EXERCISE DIRECTIONS — Each line below that carries the string "input" must appear in the answer.

DATA FOR REVIEW —
Content starts

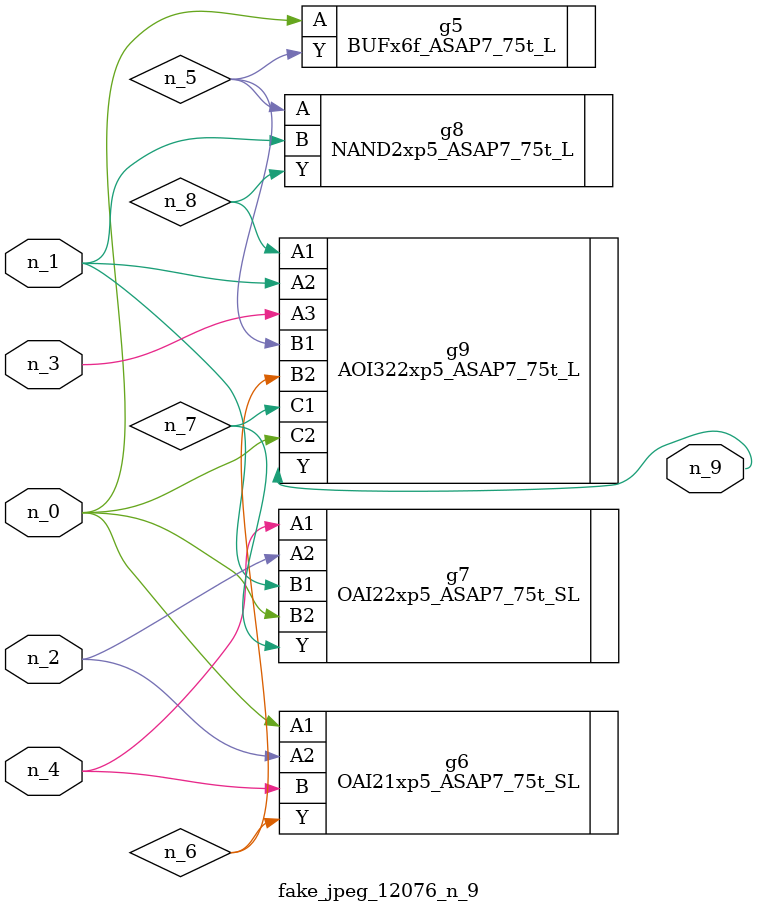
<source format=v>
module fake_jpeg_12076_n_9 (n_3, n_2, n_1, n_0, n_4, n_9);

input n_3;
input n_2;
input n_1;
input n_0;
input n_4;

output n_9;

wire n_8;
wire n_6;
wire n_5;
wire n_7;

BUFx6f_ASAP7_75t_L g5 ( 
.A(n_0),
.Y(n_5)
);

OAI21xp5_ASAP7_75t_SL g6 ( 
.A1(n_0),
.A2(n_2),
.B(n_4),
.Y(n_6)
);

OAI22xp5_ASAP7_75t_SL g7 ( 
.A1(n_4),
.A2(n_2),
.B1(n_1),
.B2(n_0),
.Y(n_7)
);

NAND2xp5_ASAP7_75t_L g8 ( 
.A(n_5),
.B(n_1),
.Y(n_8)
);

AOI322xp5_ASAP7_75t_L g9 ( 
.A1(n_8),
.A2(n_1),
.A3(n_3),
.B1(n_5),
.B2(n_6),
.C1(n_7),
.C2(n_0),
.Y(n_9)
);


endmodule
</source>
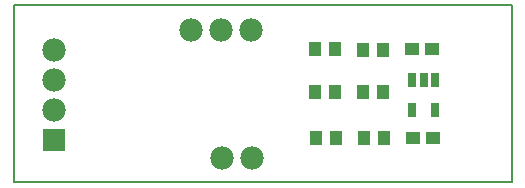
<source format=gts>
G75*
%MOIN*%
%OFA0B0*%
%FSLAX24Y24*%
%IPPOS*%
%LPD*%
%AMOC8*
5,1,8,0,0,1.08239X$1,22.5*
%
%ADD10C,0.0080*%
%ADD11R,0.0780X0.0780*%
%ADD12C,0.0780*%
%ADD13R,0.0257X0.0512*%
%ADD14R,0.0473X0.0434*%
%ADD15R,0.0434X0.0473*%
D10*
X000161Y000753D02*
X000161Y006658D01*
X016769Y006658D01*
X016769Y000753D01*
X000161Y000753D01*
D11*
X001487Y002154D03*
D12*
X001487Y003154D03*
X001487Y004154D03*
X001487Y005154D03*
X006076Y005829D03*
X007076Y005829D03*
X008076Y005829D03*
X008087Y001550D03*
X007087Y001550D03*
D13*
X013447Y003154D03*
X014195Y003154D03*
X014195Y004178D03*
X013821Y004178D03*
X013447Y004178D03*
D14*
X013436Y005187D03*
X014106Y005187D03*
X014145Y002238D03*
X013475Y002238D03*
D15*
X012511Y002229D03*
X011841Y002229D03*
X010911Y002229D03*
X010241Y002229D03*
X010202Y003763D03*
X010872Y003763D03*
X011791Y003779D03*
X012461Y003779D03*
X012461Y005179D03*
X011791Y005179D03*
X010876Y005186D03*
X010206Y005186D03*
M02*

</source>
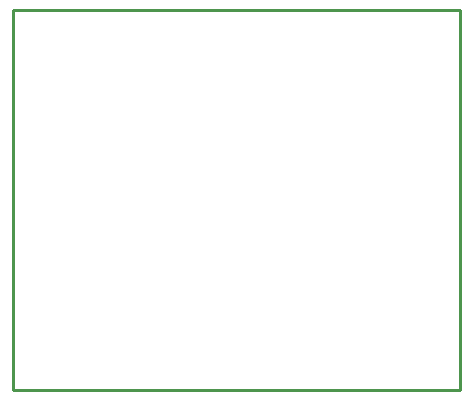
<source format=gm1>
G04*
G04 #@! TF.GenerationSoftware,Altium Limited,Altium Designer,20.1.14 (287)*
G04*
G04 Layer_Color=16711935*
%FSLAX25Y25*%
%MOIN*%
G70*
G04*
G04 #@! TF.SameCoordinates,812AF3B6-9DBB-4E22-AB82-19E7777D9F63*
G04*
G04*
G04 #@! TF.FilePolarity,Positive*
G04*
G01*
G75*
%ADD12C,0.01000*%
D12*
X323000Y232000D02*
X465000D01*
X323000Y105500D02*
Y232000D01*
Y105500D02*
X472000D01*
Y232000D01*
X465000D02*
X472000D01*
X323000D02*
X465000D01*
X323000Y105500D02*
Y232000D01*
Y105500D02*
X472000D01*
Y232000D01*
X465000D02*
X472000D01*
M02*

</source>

Content ends
Content starts

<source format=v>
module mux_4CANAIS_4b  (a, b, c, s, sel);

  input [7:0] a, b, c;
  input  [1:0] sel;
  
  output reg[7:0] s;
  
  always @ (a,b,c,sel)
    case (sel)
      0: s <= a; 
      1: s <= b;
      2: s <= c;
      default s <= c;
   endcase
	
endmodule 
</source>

Content ends

OUTPUT FOR THIS EXERCISE —
input n_3;
input n_2;
input n_1;
input n_0;
input n_4;
  input [7:0] a, b, c;
  input  [1:0] sel;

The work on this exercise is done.